BEGIN Exercise passage
And she was. She died June 16 at age 86. Two weeks ago, in a simple service, we buried her ashes next to my dad at the Hoxie Cemetery in Hoxie, Kan. As I stood at her grave officiating, I could see the baseball field where I played Little League baseball. Just east of the baseball field sits the ranch house my parents built when I was in kindergarten.

On one side of my dad and mom’s headstone is the gravestone of my Little League coach. One day, he told me it was OK to play catcher without a catcher’s mask. The very first batter tipped a foul ball that broke my nose. I walked home with my white T-shirt covered with blood. My mom was mad at that coach the whole summer for not being more careful.

My Grandpa and Grandma Follis are buried on the other side of my parents. Not far away is my cousin’s grave. He was killed in a farm accident at age 21. Near my cousin lies my old grade-school friend. He threw a towel on my head one summer when I finally got the courage to swim across the deep end of the pool for the first time.

You can’t walk around a cemetery for long without realizing that the last real enemy we all face is death. Burying my mom’s ashes next to my dad really brought that home.

It’s true that most do not happily and willingly accept their mortality. No, death is an affront to nearly everything we cherish — our careers, our marriages, our children, our friends, our homes and our communities. All sorts of loss reminds us that we do not have the final word. Death does. In the end, it conquers all.

Meandering through the cemetery, I thought about how some face their mortality by living heroically in spite of their destiny, while others live for the moment, giving themselves to pleasure and power. En route to the cemetery, I drove by an exit on Interstate 70 where late one night, two high school boys I knew decided to see how fast they could drive up an exit ramp and back down the entry ramp without slowing down. They rolled the car, and one of the most popular boys in the high school was killed.
END Exercise passage
BEGIN Data
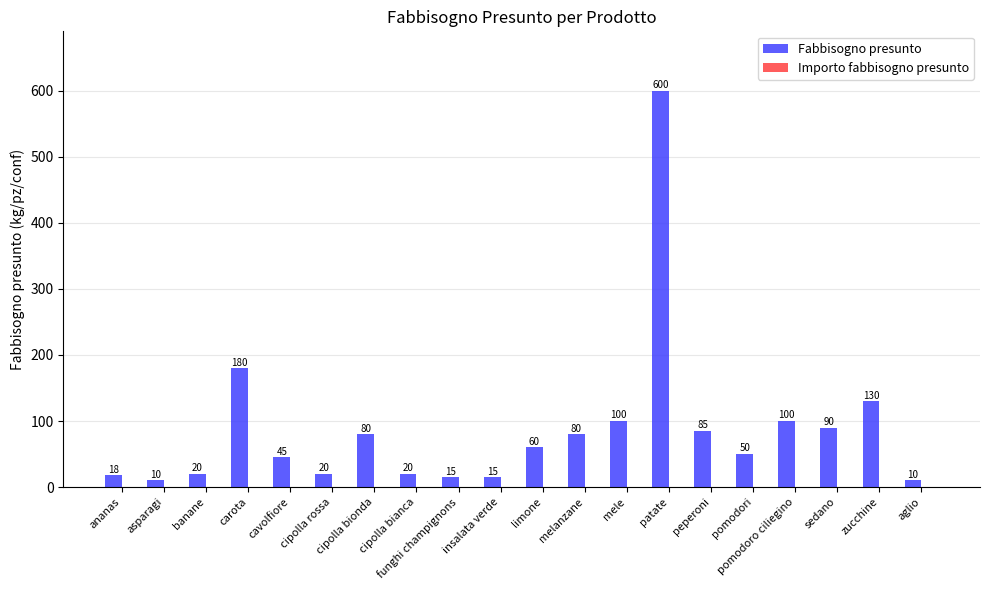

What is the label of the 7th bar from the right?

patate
END Data
BEGIN Data
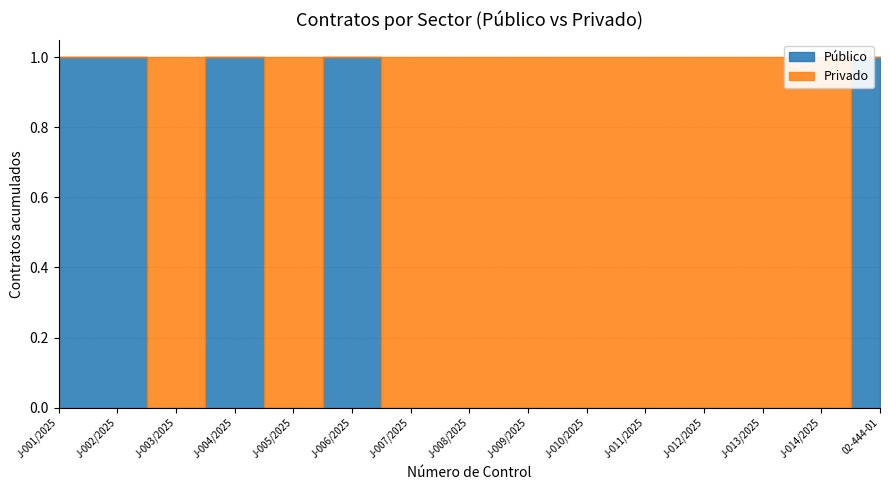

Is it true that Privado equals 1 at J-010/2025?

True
END Data
Set down, word for word, the part of the cemetery passage that begins at the words "It’s true that" and stops after the words "school was killed.".

- **Task result**
It’s true that most do not happily and willingly accept their mortality. No, death is an affront to nearly everything we cherish — our careers, our marriages, our children, our friends, our homes and our communities. All sorts of loss reminds us that we do not have the final word. Death does. In the end, it conquers all.

Meandering through the cemetery, I thought about how some face their mortality by living heroically in spite of their destiny, while others live for the moment, giving themselves to pleasure and power. En route to the cemetery, I drove by an exit on Interstate 70 where late one night, two high school boys I knew decided to see how fast they could drive up an exit ramp and back down the entry ramp without slowing down. They rolled the car, and one of the most popular boys in the high school was killed.